Дождь усиливался. Казалось, весь лес заходил ходуном; из стороны в сторону раскачивались дерева, словно жалуясь кому-то унылым шумом на свое беспредельное сиротство. Здесь могло померещиться всякое, но Кузёмка тыкался все вперед, пока не заметил наконец, что тропа куда-то сгинула и тычется он зря. Тогда он стащил с головы свой войлочный колпак и вытер им намокшую бороду.

– Скажи, пожалуй, – молвил было Кузёмка, но сразу осекся: в ответ ему в двух от него шагах затрещало в сухом сухостое, и черная тень метнулась ему под ноги.

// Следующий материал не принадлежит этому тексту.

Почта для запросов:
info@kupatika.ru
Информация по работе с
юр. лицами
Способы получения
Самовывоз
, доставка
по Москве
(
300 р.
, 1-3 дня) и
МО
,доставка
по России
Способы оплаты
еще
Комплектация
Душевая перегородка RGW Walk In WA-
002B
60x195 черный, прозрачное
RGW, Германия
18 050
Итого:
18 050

Кузёмка вздрогнул и притаился под березой. Но лес шумел по-прежнему, вздымая вверх оголенные сучья. Кузёмка снова подался вперед и наткнулся на шалашик, сложенный из хвороста и березовых ветвей. В шалаше, видимо, не было никого. Кузёмка ткнул туда раз-другой орясиной и полез в отверстие на сухой лист и солому. Там он снял с себя тулуп и съежился под ним, чтобы отогреть продрогшее тело. И, как всякую ночь, стали мерещиться Кузёмке виденные им города и пройденные дороги – Рогачов на Друти и Днепре и разноголосый гомон торжков и монастырских слобод.

Кузёмка помял рукав тулупа: цело! И опять спросонок поплыл шляхами и реками, которые накатывались на него вместе с непрестанными шепотами бора, с хрустом сухостоя и заглушенными рыданиями, доносившимися издалека.

Но скоро все смолкло. Слышит Кузёмка только голос пана Заблоцкого, Феликса Акентьича:

«Тут, братику, на Литве, – земля вольная: в какой кто вере хочет, в той и живет».

«Эка вольная! – молвил Кузёмка сквозь сон. – В какой вере пан, в такой вере и хлоп».

Кузёмка знает, что спит, что теперь это только снится ему, а наклоняется к пану Феликсу и шепчет ему на ухо тихо-тихо, даже губами не шевеля:

«Бывал ты, пан, в Гоще? В Самборе бывал? Жив царь Димитрий Иванович? Дознаться мне надо. За тем и послан к тебе за рубеж».

Но пан, как вчера, как и три дня тому назад, отделывается скоморошинами:

«Ха! В Самборе, братику, горе, да в Гоще беда. Отписано все тут вот… Возьми».

И он суёт Кузёмке письмо, а с письмом два злотых на дорогу.

Кузёмка хотел и деньги зашить в рукав тулупа вместе с письмом, но кто-то тащит с Кузёмки тулуп, прямо с клочьями дерет из него шерсть, только бы отнять тулуп у Кузёмки. «Приставы!» – захолонуло у Кузёмки в груди, и, присев на соломе, он увидел перед собой два горящих глаза и ощетиненную морду, жующую его тулуп. Кузёмка мурызнул зверя орясиной по глазам. Волк взвыл и бросился прочь. Кузёмка помял рукав: цело. Тогда он поджал под себя ноги и, сидя так, стал бороться с дремотой и ждать рассвета.